As many readers know, one of the most significant trends in equity plan design, fueled largely by investors and proxy advisors, is to eliminate single trigger vesting upon a change in control. Most folks seem to shrug off the impact of this change and assume all employees will end up vested anyway. A recent case painfully demonstrates that this is not always the case: Timian v. Johnson & Johnson.

In January 2006, Ms. Timian commenced employment with the company as a patent attorney, providing legal services to one of its subsidiaries, Ortho-Clinical Diagnostics, Inc. (OCD). The company had awarded restricted stock units (RSUs) to Timian under its long-term incentive plan (LTIP) for several years. The RSUs had a vesting period of three years, which required Timian to be employed by the company on the third anniversary of the vesting date in order to receive the value of the RSUs.

In early 2013, the company began discussions to sell OCD. The patent attorneys supporting OCD, including Timian, were included as assets to the sale and were not allowed to look for work within the company or any of its other subsidiaries.

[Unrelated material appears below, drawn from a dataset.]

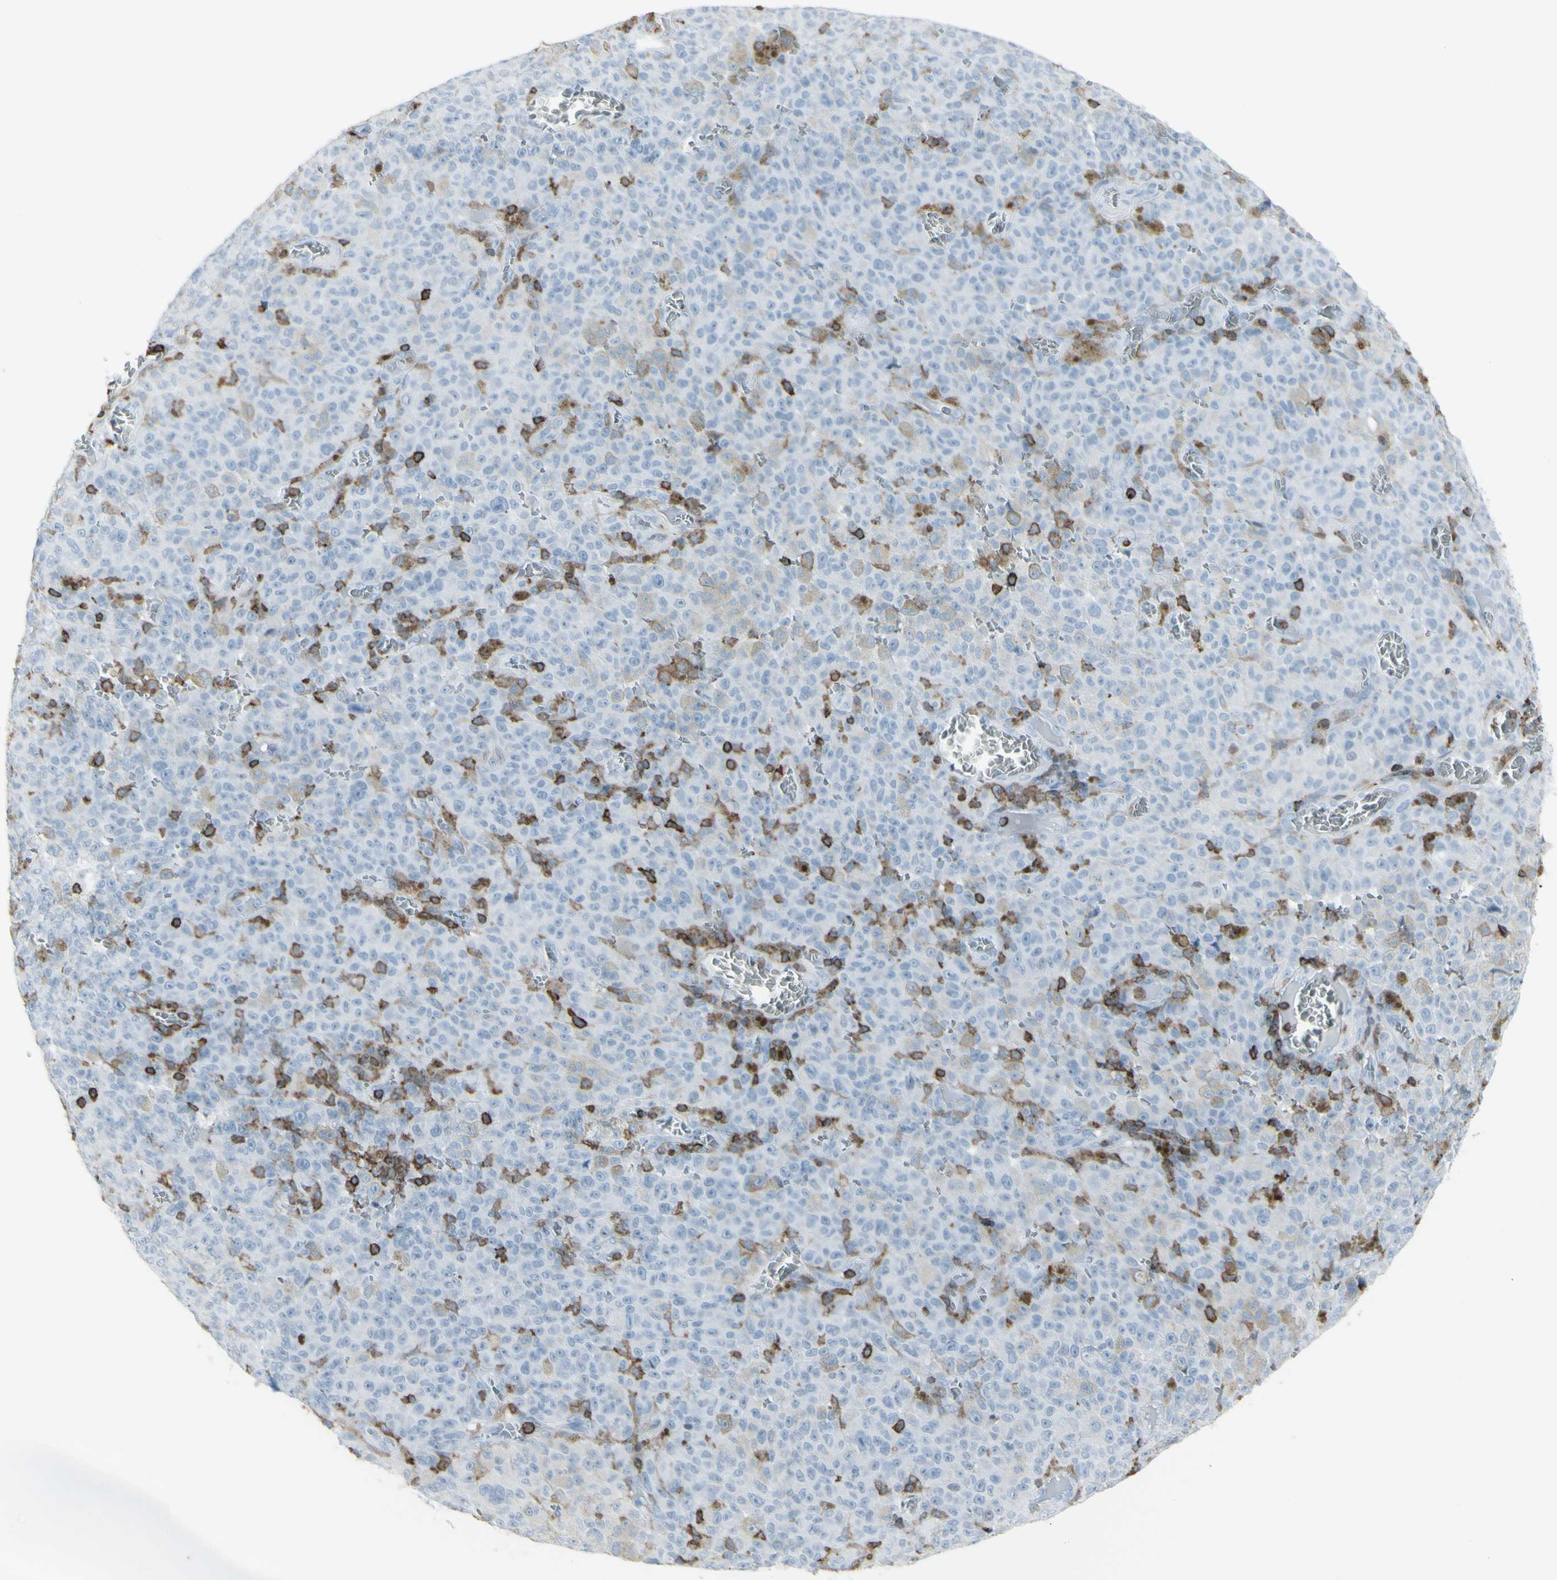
{"staining": {"intensity": "negative", "quantity": "none", "location": "none"}, "tissue": "melanoma", "cell_type": "Tumor cells", "image_type": "cancer", "snomed": [{"axis": "morphology", "description": "Malignant melanoma, NOS"}, {"axis": "topography", "description": "Skin"}], "caption": "Micrograph shows no protein staining in tumor cells of malignant melanoma tissue.", "gene": "NRG1", "patient": {"sex": "female", "age": 82}}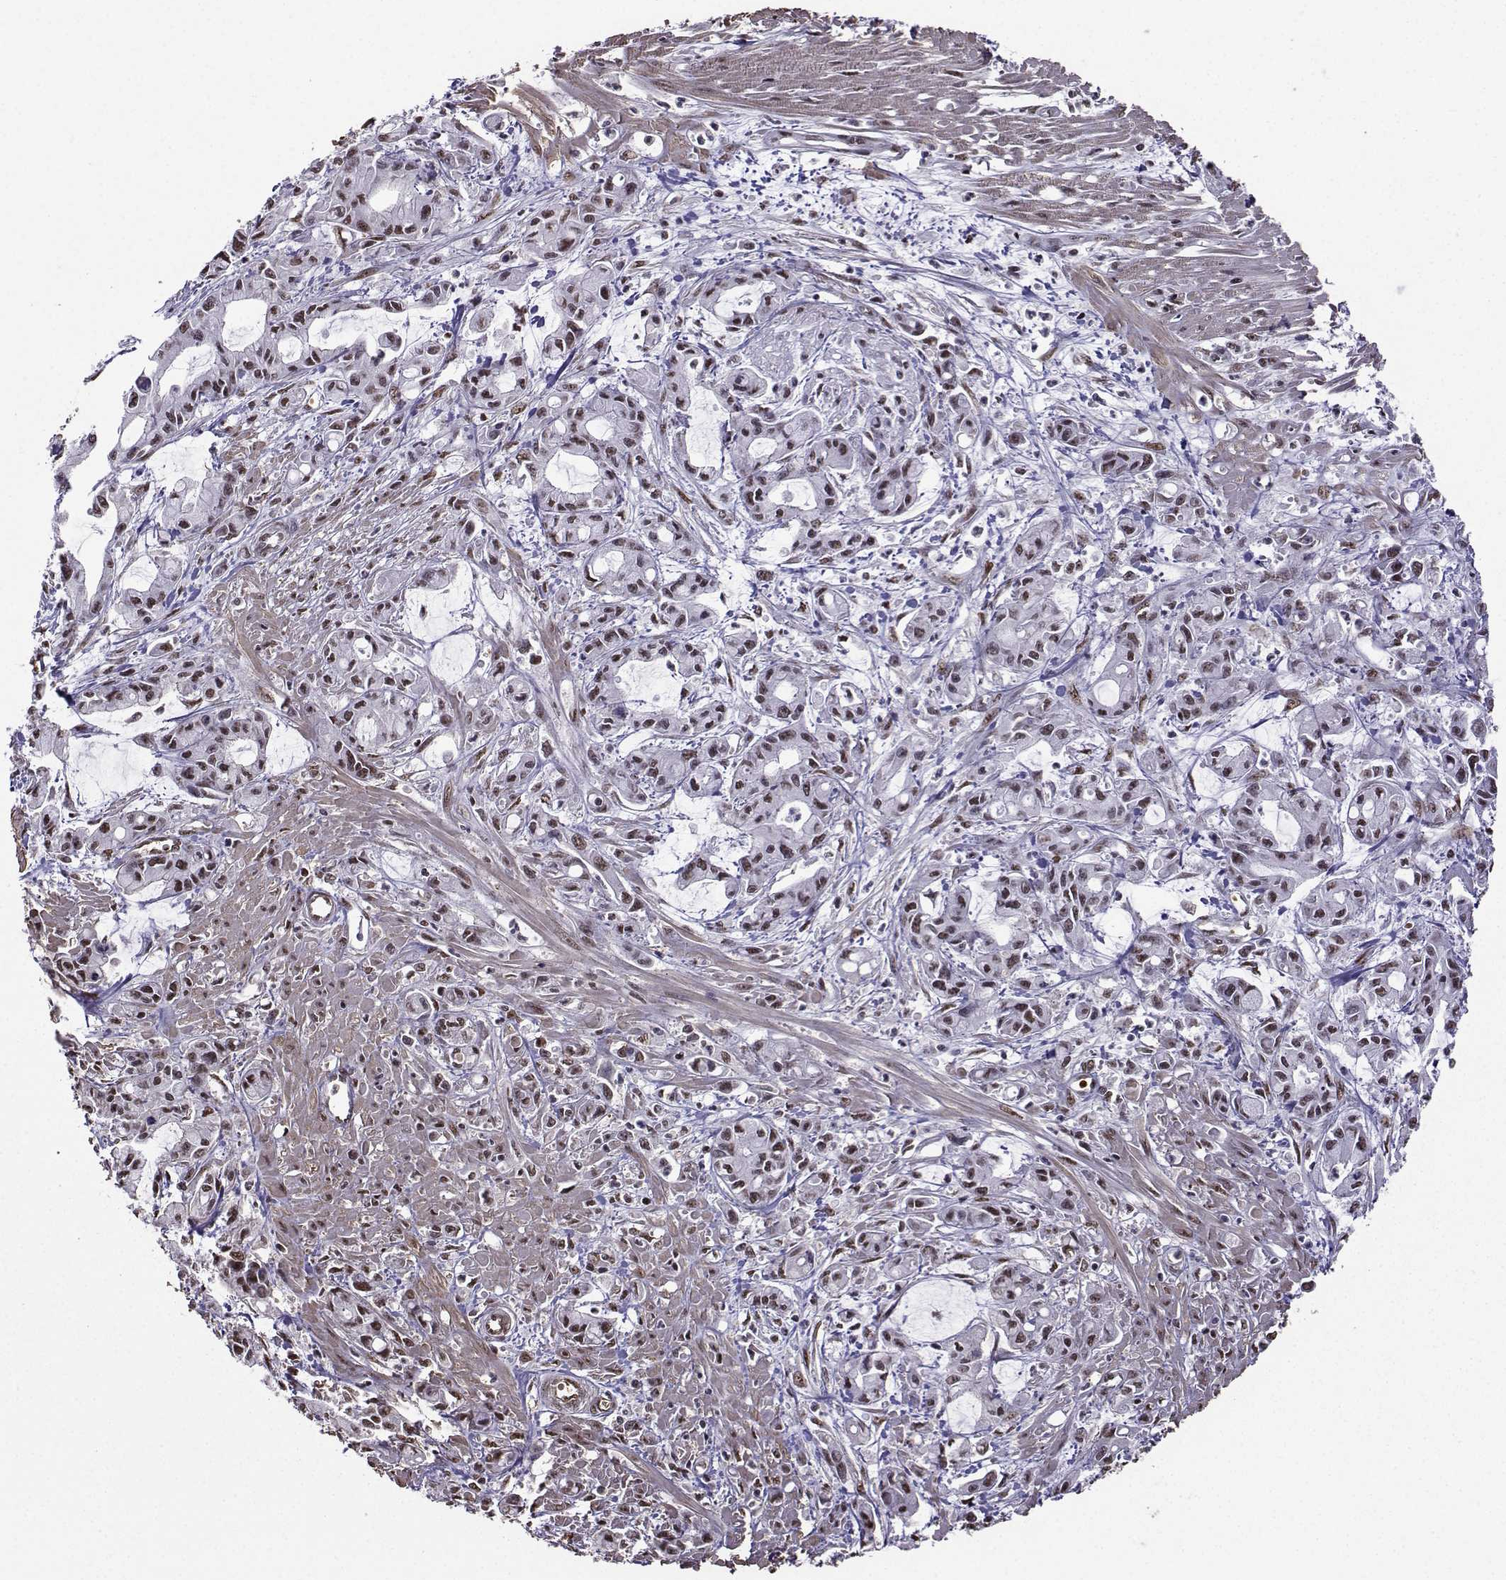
{"staining": {"intensity": "weak", "quantity": ">75%", "location": "nuclear"}, "tissue": "pancreatic cancer", "cell_type": "Tumor cells", "image_type": "cancer", "snomed": [{"axis": "morphology", "description": "Adenocarcinoma, NOS"}, {"axis": "topography", "description": "Pancreas"}], "caption": "Immunohistochemical staining of human pancreatic cancer exhibits low levels of weak nuclear staining in about >75% of tumor cells.", "gene": "CCNK", "patient": {"sex": "male", "age": 48}}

The patent attorneys were forced to either leave the company’s employment or become an employee of OCD after the sale. In January 2014, the company announced its formal intention to sell OCD. In February 2014, the company awarded RSUs to Timian based on her 2013 work performance. On June 29, 2014, the company’s sale of OCD became final, Timian’s employment with the company was terminated, and she became an employee of OCD. Upon the sale of OCD, the company terminated the RSUs granted to Timian in 2012, 2013, and 2014 on the basis that these RSUs had not vested prior to the termination of her employment. Timian lost the full value of the RSUs awarded in 2012, 2013, and 2014 and sued the company for a breach of LTIP, breach of the implied contract between employee and employer, breach of the implied covenant of good faith and fair dealing, and breach of ERISA.

The federal court ruled against Timian on each of her claims. First, the court found that the LTIP was not subject to ERISA, as has every other court that has ever considered the issue. Second, the court found that the language of the LTIP was clear; there could be no legal dispute that Timian’s employment with the company had terminated, even though she continued to sit at the same desk and perform the same job functions on the day after the sale of OCD as she did on the day before the sale. The LTIP did not provide for accelerated vesting of Timian’s RSUs. The provisions of the LTIP on change in control simply did not apply to the sale of a division of the company.

Finally, the claims for breach of the implied contract between employee and employer and breach of the implied covenant of good faith and fair dealing are based on a notion that some rules apply to the relationships among parties, even though they are not written into a contract or agreement. Courts sometimes find a breach of these implied covenants in cases of egregious conduct. However, the terms of the LTIP addressed situations like the one at issue and were clear on the outcome.

The court’s decision in Timian v. Johnson & Johnson is consistent with that of nearly every other federal court that has considered a similar issue. Some companies’ LTIPs would provide for accelerated vesting for an employee terminated solely because of a sale of a division of the company. However, this LTIP did not. Executive compensation professionals should take care in considering all of the terms of a stock plan or employment or other agreements because the courts will uphold those terms for better or worse.